Required tasks:
A – Please write out the part of the forum thread on vapor barriers starting with "## ToolGuy (Jan" and going on through "is certainly minimal.", swapping "packaging tape" for "duct tape".
B – In the forum thread on vapor barriers, what water vapor perm (max) rating does Owens Corning's website give for the 1" material?

Actually, I've used it as it's own barrier, and foam (Great Stuff) in and around all the edges and seams. Can't say whether that was right or wrong, but it worked for me. 

Nice job on the framing, looks rock solid from where I'm sitting.


----------



## Quattro (Jan 9, 2008)

I have all the seams sealed with silicone caulk, and then taped with packing tape.

Owens Corning's website says this material has a water vapor perm (max) rating of 1.10. But, that's for 1" material. For some reason, they don't give ratings for the thicker material. I have 2" on the ceiling here, and 1.5" on the walls (not in the above pictures). 

So, am I right to assume that the thicker stuff has a lower perm rating? I read that 1.0 or lower is acceptable for residential. I just don't want to have to take drywall down if somehow adding a plastic barrier is going to trap moisture coming through the drywall.

Ugh!


----------



## ToolGuy (Jan 9, 2008)

I couldn't answer all the technical stuff. But I will say that the packaging tape will dry out over the years and fall off. 

I guess you have to ask yourself how much extra work is it to add vapor barrier. The cost is certainly minimal.


----------



## inspectorD (Jan 10, 2008)

The technical stuff we could give you will not help anyway. The issue with this is going to be a wait and see. We do not know how much vapor is moving through the area above. You could seal the concrete above and limit the vapor flow also. This area probably does not have to be taped and finished right away anyway. Install what you have temporarilly with no finishing touchs and see what you end up with in the summertime humid months.

Data rows:

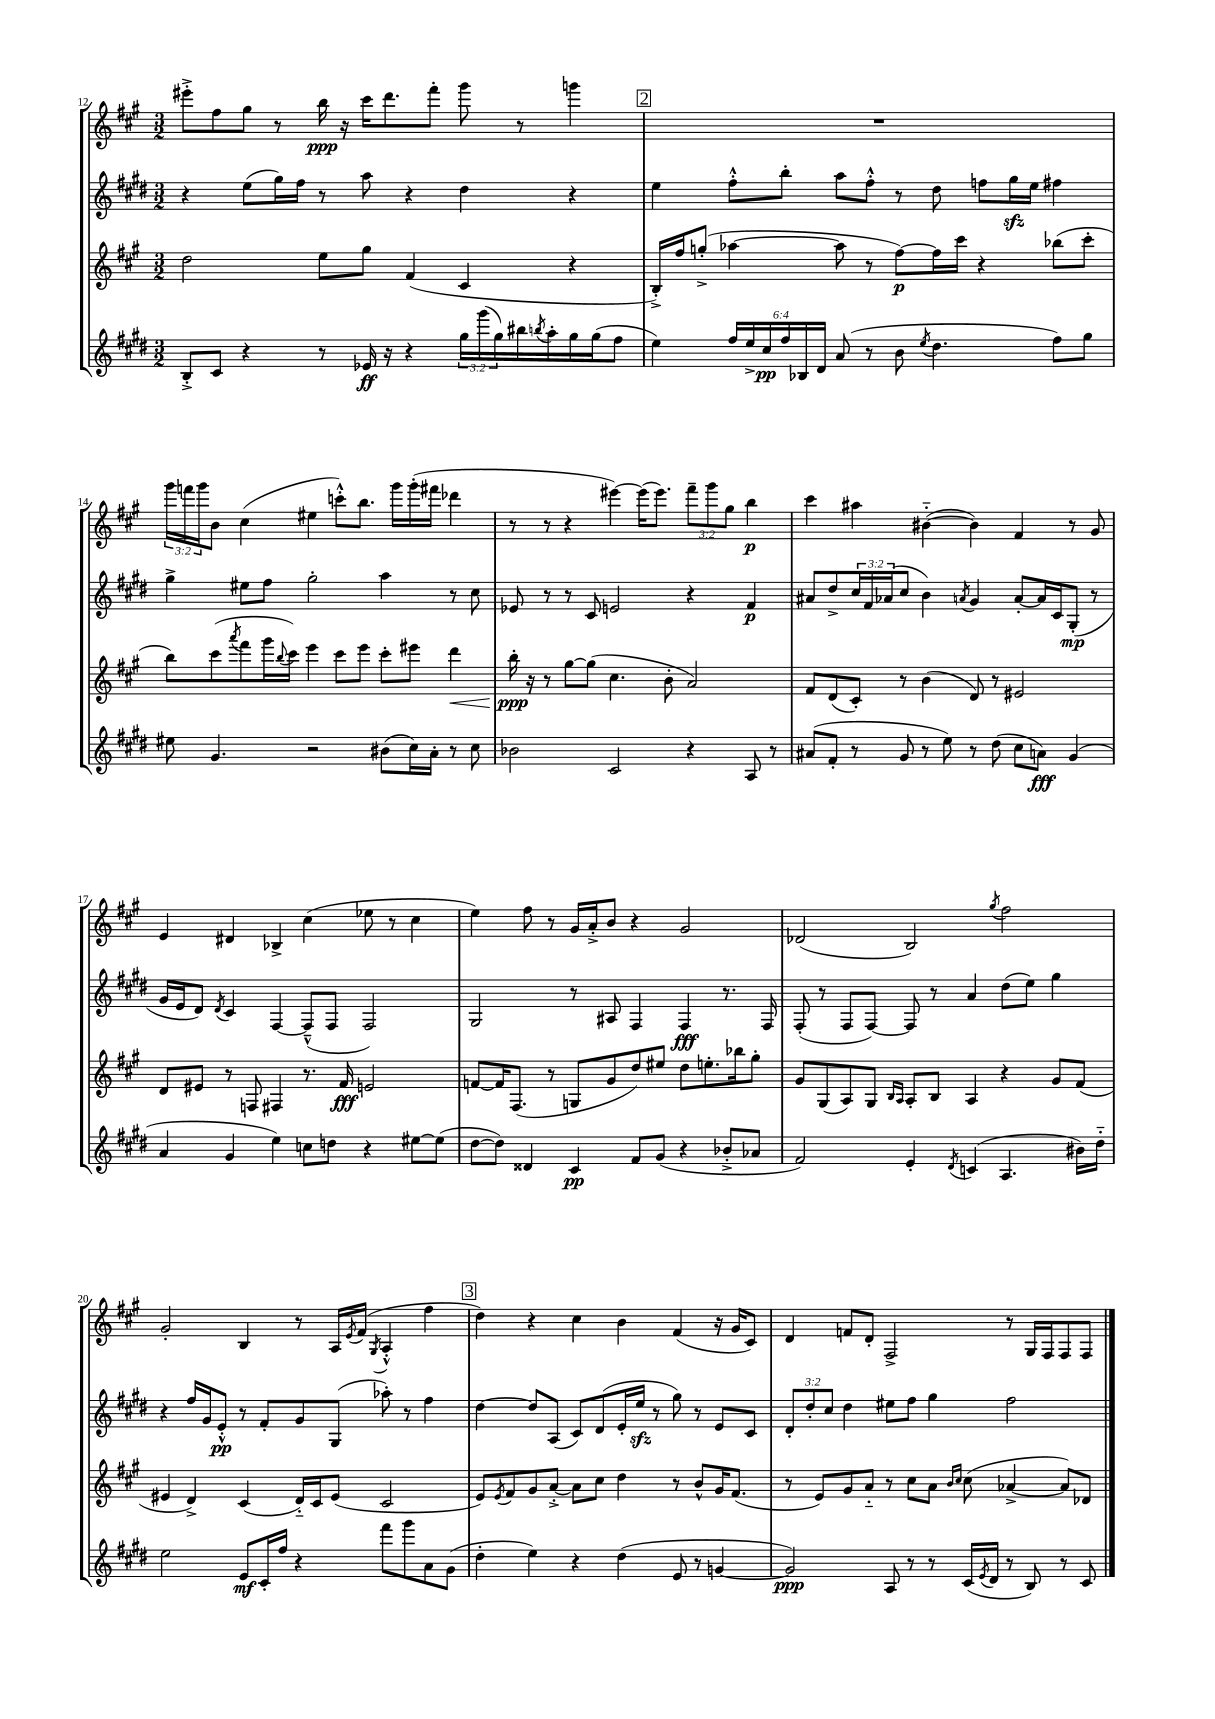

**kern	**kern	**kern	**kern
*staff4	*staff3	*staff2	*staff1
*clefG2	*clefG2	*clefG2	*clefG2
*k[f#c#g#d#]	*k[f#c#g#]	*k[f#c#g#d#]	*k[f#c#g#]
*M3/2	*M3/2	*M3/2	*M3/2
8B'^	2dd	4r	8eee#'^
8c#	.	.	8ff#
4r	.	(8ee	8gg#
.	.	16gg#)	8r
.	.	16ff#	.
8r	8ee	8r	16bb
.	.	.	16r
16e-	8gg#	8aa	16ccc#
16r	.	.	8.ddd
4r	(4f#	4r	.
.	.	.	8fff#'
24gg#	4c#	4dd#	8ggg#
(24ggg#	.	.	.
24gg#)	.	.	.
16bb#	.	.	8r
8qbb	.	.	.
16aa'	.	.	.
16gg#	4r	4r	4ggg
(16gg#	.	.	.
8ff#	.	.	.
=	=	=	=
4ee)	16B'^)	4ee	1.r
.	16ff#	.	.
.	(8gg'^	.	.
24ff#	[4aa-	8ff#'^^	.
24ee^	.	.	.
24cc#	.	.	.
24ff#	.	8bb'	.
24B-	.	.	.
24d#	.	.	.
(8a	8aa-]	8aa	.
8r	8r	8ff#'^^	.
8b	[8ff#)	8r	.
8qee	.	.	.
4.dd#	16ff#]	8dd#	.
.	16ccc#	.	.
.	4r	8ff	.
.	.	16gg#	.
.	.	16ee	.
8ff#)	(8bb-	4ff#	.
8gg#	8ccc#'	.	.
=	=	=	=
8ee#	8bb)	4gg#^	24ggg#
.	.	.	24fff
.	.	.	24ggg#
4.g#	(8ccc#	.	8b
.	8qaaa	.	.
.	8fff#	8ee#	(4cc#
.	16ggg#	8ff#	.
.	8qqbb	.	.
.	16ccc#)	.	.
2r	4eee	2gg#'	4ee#
.	8ccc#	.	8ccc'^^)
.	8eee	.	8.bb
(8b#	8ccc#'	4aa	.
.	.	.	16ggg#
16cc#)	8eee#	.	(16ggg#'
16a'	.	.	16fff#
8r	4ddd	8r	4ddd-
8cc#	.	8cc#	.
=	=	=	=
2b-	16bb'	8e-	8r
.	16r	.	.
.	8r	8r	8r
.	[8gg#	8r	4r
.	(8gg#]	8c#	.
2c#	4.cc#	2e	[4eee#)
.	.	.	(16eee#]
.	.	.	8.eee#)
.	8b'	.	.
4r	2a)	4r	12fff#~
.	.	.	12ggg#
.	.	.	12gg#
8A	.	4f#	4bb
8r	.	.	.
=	=	=	=
(8a#	8f#	8a#	4ccc#
8f#'	(8d	8dd#^	.
8r	8c#')	24cc#	4aa#
.	.	24f#	.
.	.	(24a-	.
8g#	8r	8cc#	.
8r	(4b	4b)	([4b#'~
8ee)	.	.	.
.	.	8qa	.
8r	8d)	4g#	4b#])
(8dd#	8r	.	.
8cc#	2e#	[8a'	4f#
8a)	.	16a]	.
.	.	16c#	.
(4g#	.	(8G#'	8r
.	.	8r	8g#
=	=	=	=
4a	8d	16g#	4e
.	.	16e	.
.	8e#	8d#)	.
.	.	8qd#	.
4g#	8r	4c#	4d#
.	8F	.	.
4ee)	4F#	[4F#	4B-^
8cc	8.r	(8F#~^^]	(4cc#
8dd	.	8F#	.
.	16f#	.	.
4r	2e	2F#)	8ee-
.	.	.	8r
[8ee#	.	.	4cc#
(8ee#]	.	.	.
=	=	=	=
[8dd#	[8f	2G#	4ee)
8dd#])	16f]	.	.
.	(8.F#	.	.
4d##	.	.	8ff#
.	8r	.	8r
4c#	8G	8r	16g#
.	.	.	16a'^
.	8g#	8A#	8b
8f#	8dd)	4F#	4r
(8g#	8ee#	.	.
4r	8dd	4F#	2g#
.	8.ee'	.	.
8b-'^	.	8.r	.
.	16bb-	.	.
8a-	8gg#'	.	.
.	.	16F#	.
=	=	=	=
2f#)	8g#	(8F#'	(2d-
.	(8G#	8r	.
.	8A)	8F#	.
.	8G#	[8F#)	.
.	16qqB	.	.
.	16qqA	.	.
4e'	8A'	8F#]	2B)
.	8B	8r	.
8qd#	.	.	.
(4c	4A	4a	.
.	.	.	8qgg#
4.A	4r	(8dd#	2ff#
.	.	8ee)	.
.	8g#	4gg#	.
16b#)	(8f#	.	.
16dd#'~	.	.	.
=	=	=	=
2ee	4e#	4r	2g#'
.	4d^)	16ff#	.
.	.	16g#	.
.	.	8e'^^	.
8e	(4c#	8r	4B
16c#'	.	8f#'	.
16ff#	.	.	.
4r	16d'~)	8g#	8r
.	16c#	.	.
.	(8e#	(8G#	16A
.	.	.	8qe
.	.	.	(16f#
.	.	.	8qG#
8fff#	2c#	8aa-')	4A'^^
8ggg#	.	8r	.
8a	.	4ff#	4ff#
(8g#	.	.	.
=	=	=	=
4dd#'	8e)	[4dd#	4dd)
.	8qe	.	.
.	8f#	.	.
4ee)	8g#	8dd#]	4r
.	[8a'^	(8A	.
4r	8a]	8c#)	4cc#
.	8cc#	(8d#	.
(4dd#	4dd	16e'	4b
.	.	16ee	.
.	.	8r	.
8e	8r	8gg#)	(4f#
8r	8b^^	8r	.
[4g	16g#	8e	16r
.	(8.f#	.	16g#
.	.	8c#	8c#)
=	=	=	=
2g])	8r	12d#'	4d
.	.	12dd#'	.
.	8e)	.	.
.	.	12cc#	.
.	8g#	4dd#	8f
.	8a'~	.	8d'
8A	8r	8ee#	2F#^
8r	8cc#	8ff#	.
8r	8a	4gg#	.
.	16qqb	.	.
.	16qqcc#	.	.
(16c#	(8cc#	.	.
8qe	.	.	.
16d#	.	.	.
8r	[4a-^	2ff#	8r
8B)	.	.	16G#
.	.	.	16F#
8r	8a-])	.	8F#
8c#	8d-	.	8F#
==	==	==	==
*-	*-	*-	*-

Answers in order:
A –
## ToolGuy (Jan 9, 2008)

I couldn't answer all the technical stuff. But I will say that the duct tape will dry out over the years and fall off. 

I guess you have to ask yourself how much extra work is it to add vapor barrier. The cost is certainly minimal.

B – 1.10